Médica que manteve idosa em situação de escravidão diz que fez por “caridade”
Acusada de manter uma idosa em situação análoga à escravidão por 27 anos, a médica pediatra Maria de Fátima Nogueira Paixão afirmou que o fez por “caridade”.
Em depoimento ao Ministério Público do Trabalho (MPT), a mulher afirmou que tentava ajudar a vítima de 82 anos, que passou quase três décadas trabalhando para sua família sem salários, folgas ou outros direitos trabalhistas.
“Ela falou: ‘Eu estou fazendo uma caridade, porque nem a família dela quer ela”, relatou ao portal Metrópoles o procurador Henrique Correia, responsável pela condução da força-tarefa que resgatou a idosa em Ribeirão Preto, no interior de São Paulo.
Correia explicou que questionou à pediatra se ela não pensou em pagar salários à mulher que passou tanto tempo cuidando de seus filhos. “Dava dinheiro picado (à vítima)”, foi a resposta.
Maria de Fátima afirmou que desembolsava R$ 100 a cada 15 dias, em média, para que a idosa pudesse visitar o irmão em uma cidade próxima. Nem esse valor, porém, foi comprovado após análise do caso.
“Não se comprovou que havia o pagamento dos direitos mínimos e a garantia de dignidade. Constatamos que ela nunca teve um pagamento. Ela nunca registrou essa senhora”, disse o procurador.

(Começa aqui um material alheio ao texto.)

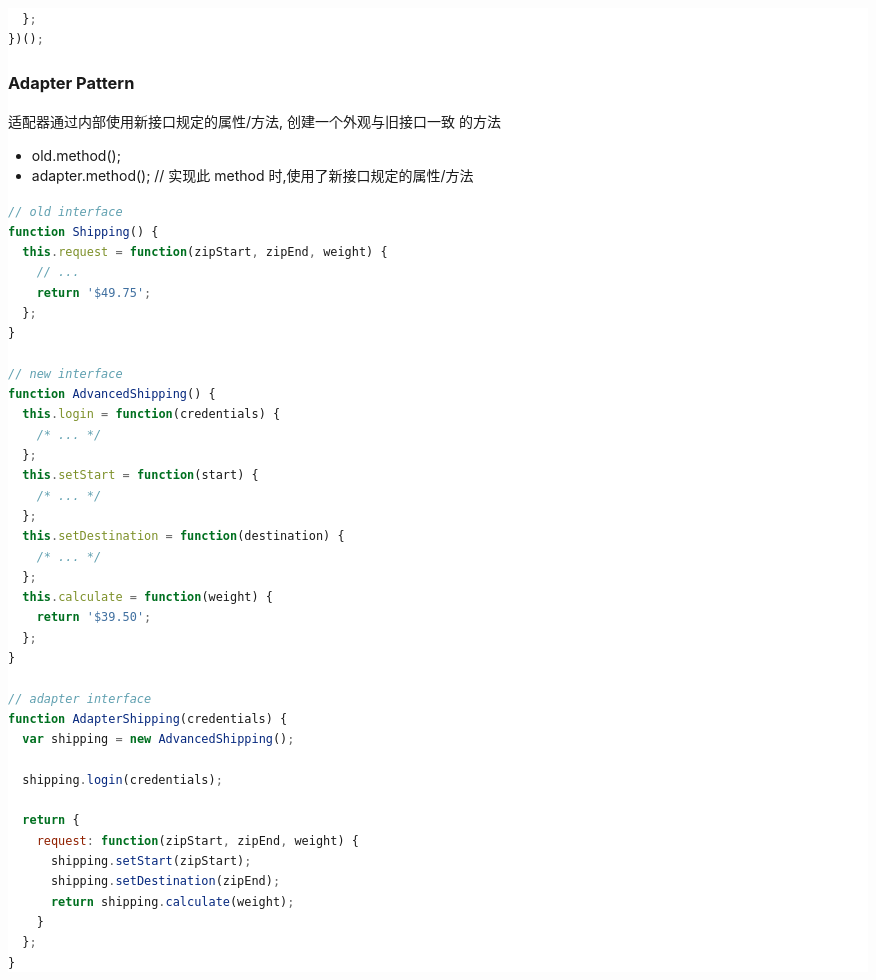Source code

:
 ```js
  };
})();
```

### Adapter Pattern

适配器通过内部使用新接口规定的属性/方法, 创建一个外观与旧接口一致 的方法

- old.method();
- adapter.method(); // 实现此 method 时,使用了新接口规定的属性/方法

```js
// old interface
function Shipping() {
  this.request = function(zipStart, zipEnd, weight) {
    // ...
    return '$49.75';
  };
}

// new interface
function AdvancedShipping() {
  this.login = function(credentials) {
    /* ... */
  };
  this.setStart = function(start) {
    /* ... */
  };
  this.setDestination = function(destination) {
    /* ... */
  };
  this.calculate = function(weight) {
    return '$39.50';
  };
}

// adapter interface
function AdapterShipping(credentials) {
  var shipping = new AdvancedShipping();

  shipping.login(credentials);

  return {
    request: function(zipStart, zipEnd, weight) {
      shipping.setStart(zipStart);
      shipping.setDestination(zipEnd);
      return shipping.calculate(weight);
    }
  };
}
```
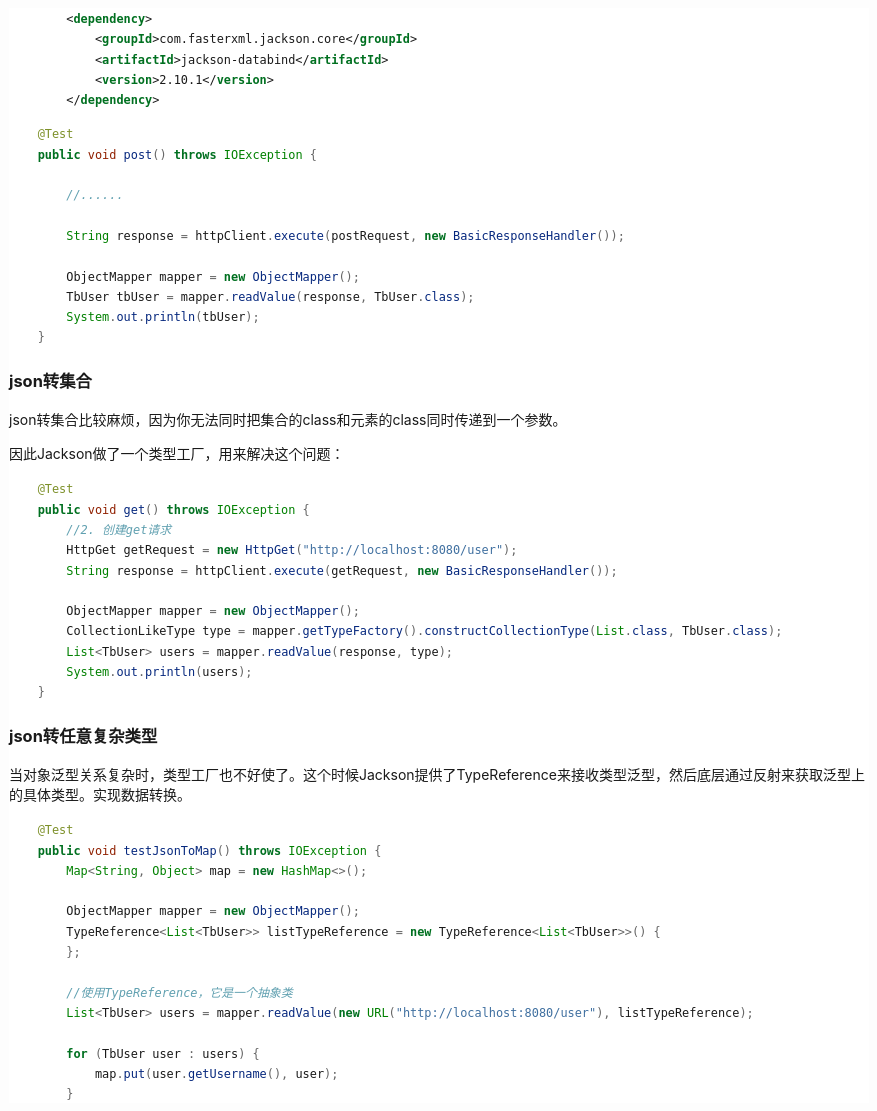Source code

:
 ```xml
        <dependency>
            <groupId>com.fasterxml.jackson.core</groupId>
            <artifactId>jackson-databind</artifactId>
            <version>2.10.1</version>
        </dependency>
```

```java
    @Test
    public void post() throws IOException {
        
        //......

        String response = httpClient.execute(postRequest, new BasicResponseHandler());

        ObjectMapper mapper = new ObjectMapper();
        TbUser tbUser = mapper.readValue(response, TbUser.class);
        System.out.println(tbUser);
    }
```



### json转集合

json转集合比较麻烦，因为你无法同时把集合的class和元素的class同时传递到一个参数。

因此Jackson做了一个类型工厂，用来解决这个问题：

```java
    @Test
    public void get() throws IOException {
        //2. 创建get请求
        HttpGet getRequest = new HttpGet("http://localhost:8080/user");
        String response = httpClient.execute(getRequest, new BasicResponseHandler());

        ObjectMapper mapper = new ObjectMapper();
        CollectionLikeType type = mapper.getTypeFactory().constructCollectionType(List.class, TbUser.class);
        List<TbUser> users = mapper.readValue(response, type);
        System.out.println(users);
    }
```



### json转任意复杂类型

当对象泛型关系复杂时，类型工厂也不好使了。这个时候Jackson提供了TypeReference来接收类型泛型，然后底层通过反射来获取泛型上的具体类型。实现数据转换。



```java
    @Test
    public void testJsonToMap() throws IOException {
        Map<String, Object> map = new HashMap<>();

        ObjectMapper mapper = new ObjectMapper();
        TypeReference<List<TbUser>> listTypeReference = new TypeReference<List<TbUser>>() {
        };

        //使用TypeReference，它是一个抽象类
        List<TbUser> users = mapper.readValue(new URL("http://localhost:8080/user"), listTypeReference);

        for (TbUser user : users) {
            map.put(user.getUsername(), user);
        }

```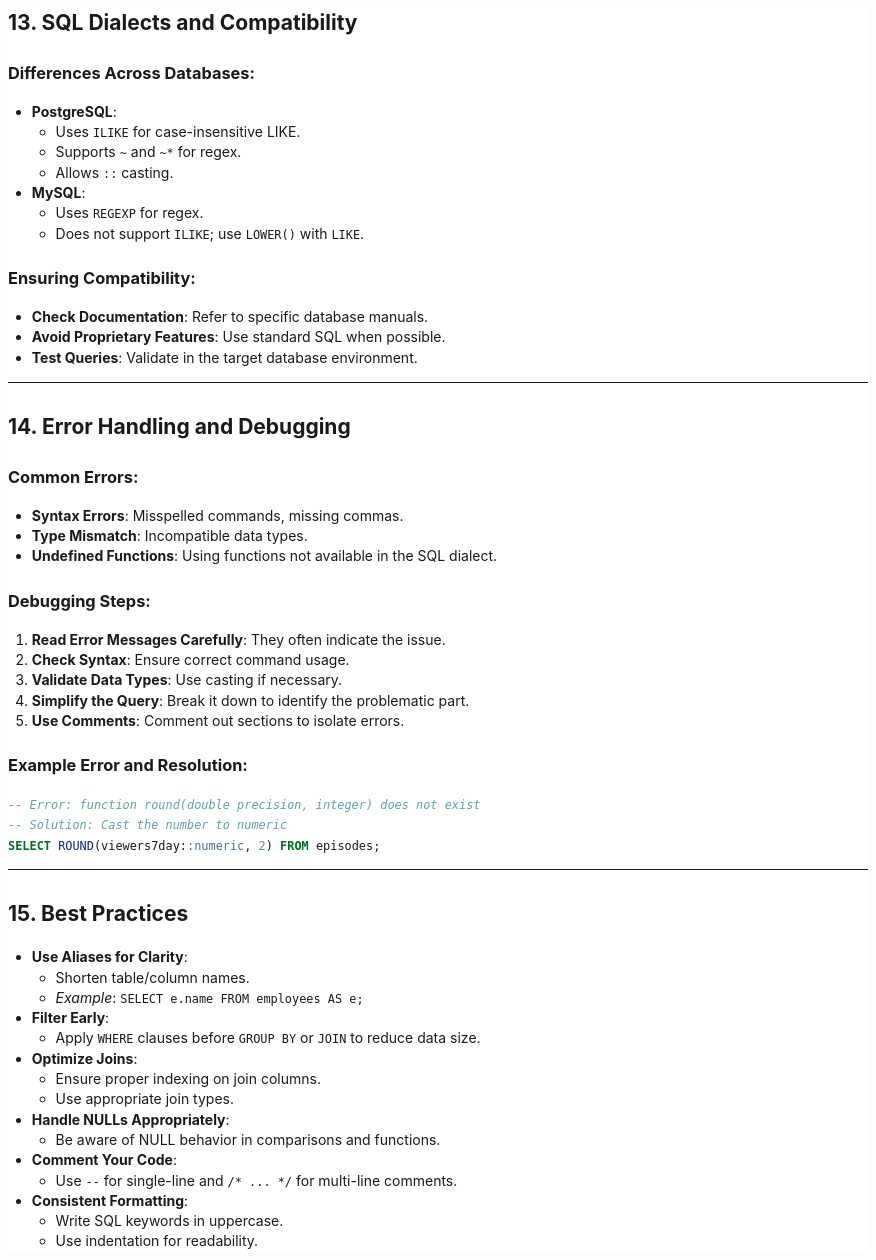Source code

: ## 13. SQL Dialects and Compatibility

### Differences Across Databases:

- **PostgreSQL**: 
  - Uses `ILIKE` for case-insensitive LIKE.
  - Supports `~` and `~*` for regex.
  - Allows `::` casting.
- **MySQL**: 
  - Uses `REGEXP` for regex.
  - Does not support `ILIKE`; use `LOWER()` with `LIKE`.

### Ensuring Compatibility:

- **Check Documentation**: Refer to specific database manuals.
- **Avoid Proprietary Features**: Use standard SQL when possible.
- **Test Queries**: Validate in the target database environment.

---

## 14. Error Handling and Debugging

### Common Errors:

- **Syntax Errors**: Misspelled commands, missing commas.
- **Type Mismatch**: Incompatible data types.
- **Undefined Functions**: Using functions not available in the SQL dialect.

### Debugging Steps:

1. **Read Error Messages Carefully**: They often indicate the issue.
2. **Check Syntax**: Ensure correct command usage.
3. **Validate Data Types**: Use casting if necessary.
4. **Simplify the Query**: Break it down to identify the problematic part.
5. **Use Comments**: Comment out sections to isolate errors.

### Example Error and Resolution:

```sql
-- Error: function round(double precision, integer) does not exist
-- Solution: Cast the number to numeric
SELECT ROUND(viewers7day::numeric, 2) FROM episodes;
```

---

## 15. Best Practices

- **Use Aliases for Clarity**: 
  - Shorten table/column names.
  - *Example*: `SELECT e.name FROM employees AS e;`
- **Filter Early**: 
  - Apply `WHERE` clauses before `GROUP BY` or `JOIN` to reduce data size.
- **Optimize Joins**: 
  - Ensure proper indexing on join columns.
  - Use appropriate join types.
- **Handle NULLs Appropriately**: 
  - Be aware of NULL behavior in comparisons and functions.
- **Comment Your Code**: 
  - Use `--` for single-line and `/* ... */` for multi-line comments.
- **Consistent Formatting**: 
  - Write SQL keywords in uppercase.
  - Use indentation for readability.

Em vez de pagar à vítima pelos serviços, há a suspeita de que Maria de Fátima e o marido, o empresário Hamilton José Bernardo, ficassem com o pouco que ela ganhava do governo, por meio do Benefício Previdenciário Continuado (BCP).
“Ela [vítima] recebia um auxílio do governo que a gente não sabe onde está esse dinheiro. Ela [idosa] estava com uma bolsa, eu perguntei se ela estava com o cartão da aposentadoria. A senhora respondeu que ficava com a patroa”, apontou Henrique Correia.
Entenda o caso
A idosa foi resgatada da residência de uma médica e de um empresário, em Ribeirão Preto, no interior de São Paulo (SP), após ser mantida em regime análogo à escravidão por 27 anos, segundo o Ministério Público do Trabalho (MPT). As informações foram divulgadas nesta quarta-feira (7) pelo órgão.
Por quase 30 anos de serviço, a idosa nunca teve, segundo o MPT, direito a folga ou até mesmo acesso ao salário.
A médica e o empresário, diziam para a vítima que estavam guardando dinheiro para dar uma casa à mulher, mas a idosa nunca recebeu o imóvel prometido.
Além de não pagar salários à mulher, o casal se apropriou de um cartão de Benefício Previdenciário Continuado (BPC), segundo os investigadores. A idosa vai ser indenizada em mais de R$ 800 mil.
A idosa foi resgatada por meio de uma força-tarefa realizada em 24 de outubro pelo MPT, Polícia Militar (PM) e Ministério do Trabalho e Previdência.
O inquérito civil foi instaurado após o recebimento de uma denúncia anônima. A diligência foi conduzida pelo procurador Henrique Correia e pelos auditores fiscais do trabalho Sandra Ferreira Gonçalves, Jamile Virgínio e Cláudio Rogério Lima Bastos, além de policiais militares.
No entanto, no dia da inspeção do MPT a médica tentou fugir, porém, a fuga foi frustrada pela PM, que participava da operação no local.
Os PMs levaram a médica e a idosa de volta para a residência para a continuidade da fiscalização, segundo o MPT.
“A empregadora foi muito agressiva e fugiu com ela [vítima]. Falou que ela [vítima] tinha dentista, colocou ela no carro e fugiu”, relatou ao Metrópoles o procurador Henrique Correia, responsável pela investigação e diligência na residência onde mora a médica e o marido empresário.
Além disso, a acusada de promover trabalho análogo à escravidão também resistiu à operação ao tentar impedir a entrega de documentos pessoais e a identificação da vítima.
Segundo o MPT, a médica também foi verbalmente agressiva com uma auditora fiscal. A médica chegou a dizer para a profissional: “minha vontade era de te esganar” e “eu queria te bater, se eu pudesse”.
Na sexta-feira (2), a Justiça determinou o bloqueio de bens da médica e do empresário. A transferência de um carro pertencente ao casal também já foi alvo do bloqueio.
O valor de R$ 815 mil será transferido para a idosa, com objetivo “reparar uma vida inteira de submissão e abusos praticados” pelos réus, diz o MPT. A investigação começou após uma denúncia anônima.